Healthcare providers need to use a new tool — the Care Coordination Record — to better manage the patient's entire care experience, writes Ted Quinn, CEO and co-founder of ACT.md.
"A Care Coordination Record bridges the gap between an in-person visit (as recorded in the Electronic Medical Record) and everything else that needs to happen across the care continuum and in-between visits," he points out.
He says the Care Coordination Record includes the following:
- Team: list of everyone involved in the care of the patient, including patients and their family members, clinicians and their support staff, behavioural/mental health professionals, community supports and the payer’s support staff if available
- Plan: a comprehensive, up-to-date care plan that addresses the patient's needs
- Activities: all tasks associated with the coordination of care — clear roles and responsibilities, reliable handoffs, and documentation of completed tasks
- Communications: mechanisms to track communications with all internal and external team members
"Care Coordination Records have the power to connect these elements in a cloud-based, mobile-friendly platform," Quinn writes. "All members of a care team, including external providers, community supports, and family caregivers, can use Care Coordination Records to engage in collaborative care planning, efficiently manage in-between visit care, and make safe, reliable handoffs across the care continuum.
The tool can be likened to the project management platforms used in education and other industries to replace phones, faxes, emails, spreadsheets and sticky notes. "Multistep processes, such as care transitions and referrals, can be readily assigned and managed," Quinn notes, "while real-time communications and analytics monitor the cross-continuum care process and care team interactions."

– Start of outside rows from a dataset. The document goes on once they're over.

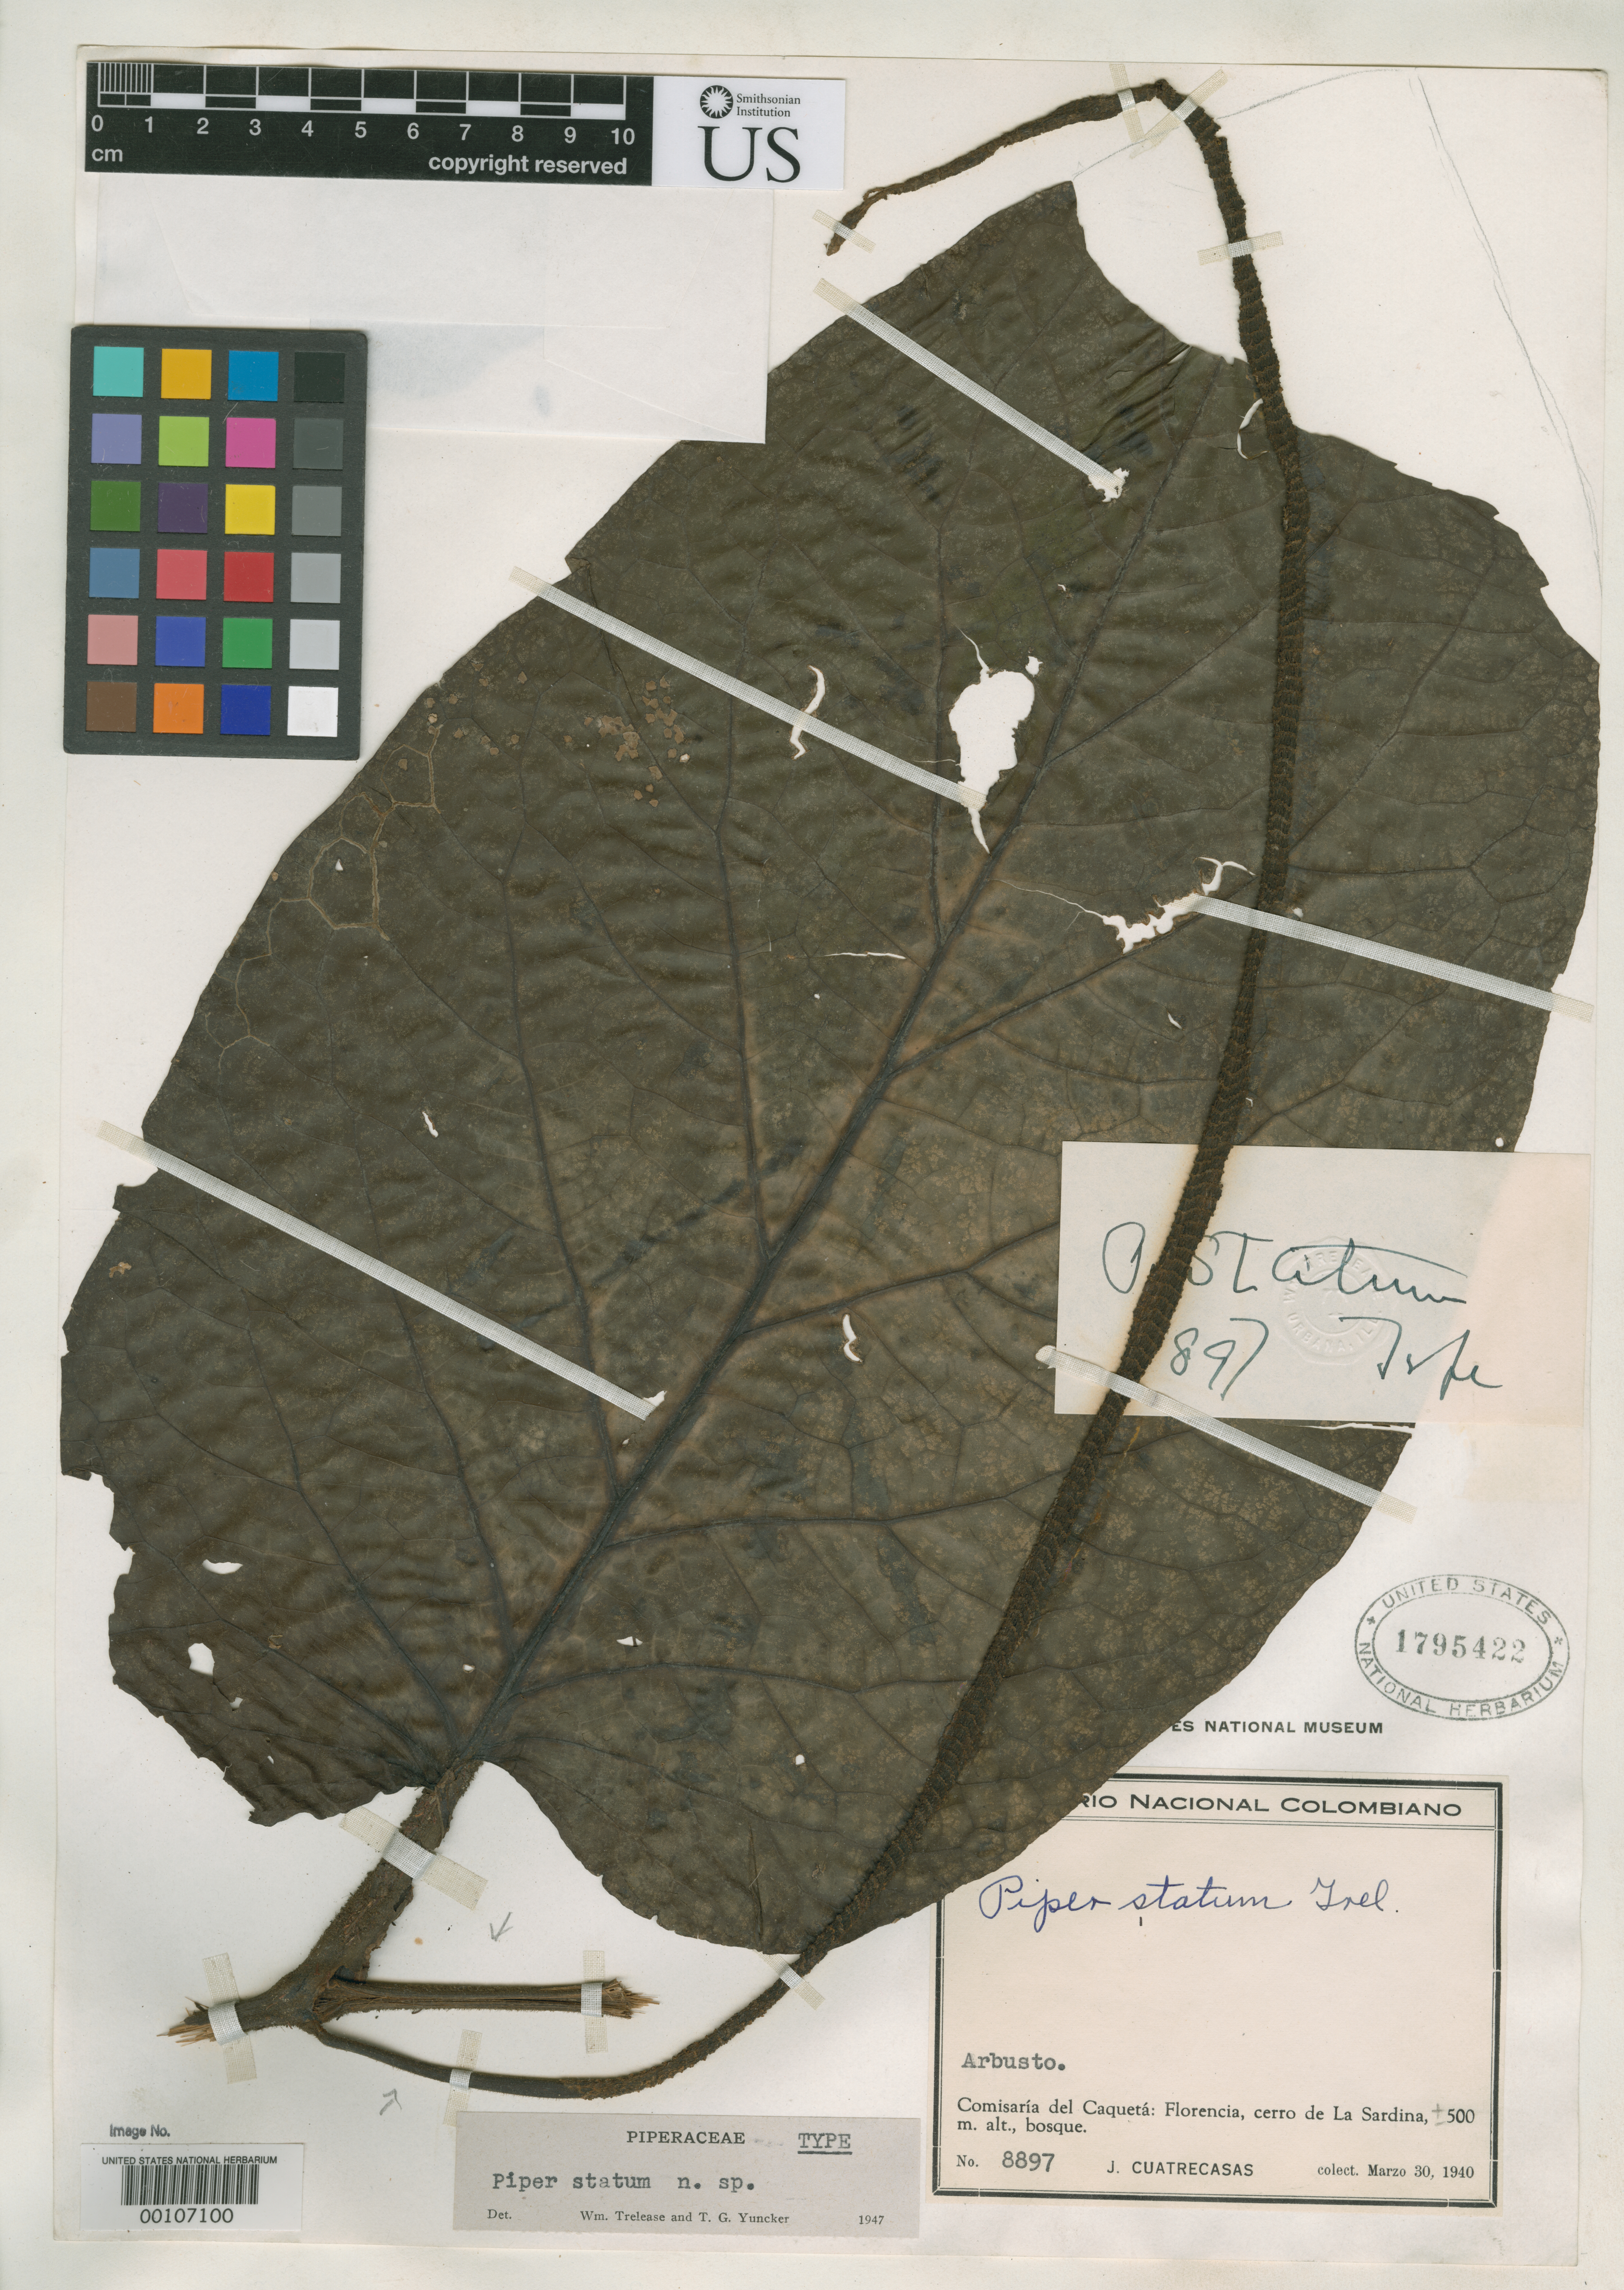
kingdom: Plantae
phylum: Tracheophyta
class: Magnoliopsida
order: Piperales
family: Piperaceae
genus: Piper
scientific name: Piper statum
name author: Trel. & Yunck.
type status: Holotype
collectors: J. Cuatrecasas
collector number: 8897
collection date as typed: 30 May 1940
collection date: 1940-05-30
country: Colombia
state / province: Caquetá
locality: Florencia, Cerro de La Sardina.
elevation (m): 500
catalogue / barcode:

Previous research has shown that communication — or lack thereof — between hospital clinicians and primary care providers often results in poor care coordination after discharge and a greater chance of patient readmissions. "A failure to communicate in the healthcare setting is not simply an inconvenience, it can result in delayed diagnoses, unnecessary tests, increased costs, and at times, may contribute to avoidable but disastrous clinical outcomes," according to Mitchell D. Feldman, MD, of the Division of General Internal Medicine, Department of Medicine, University of California, San Francisco.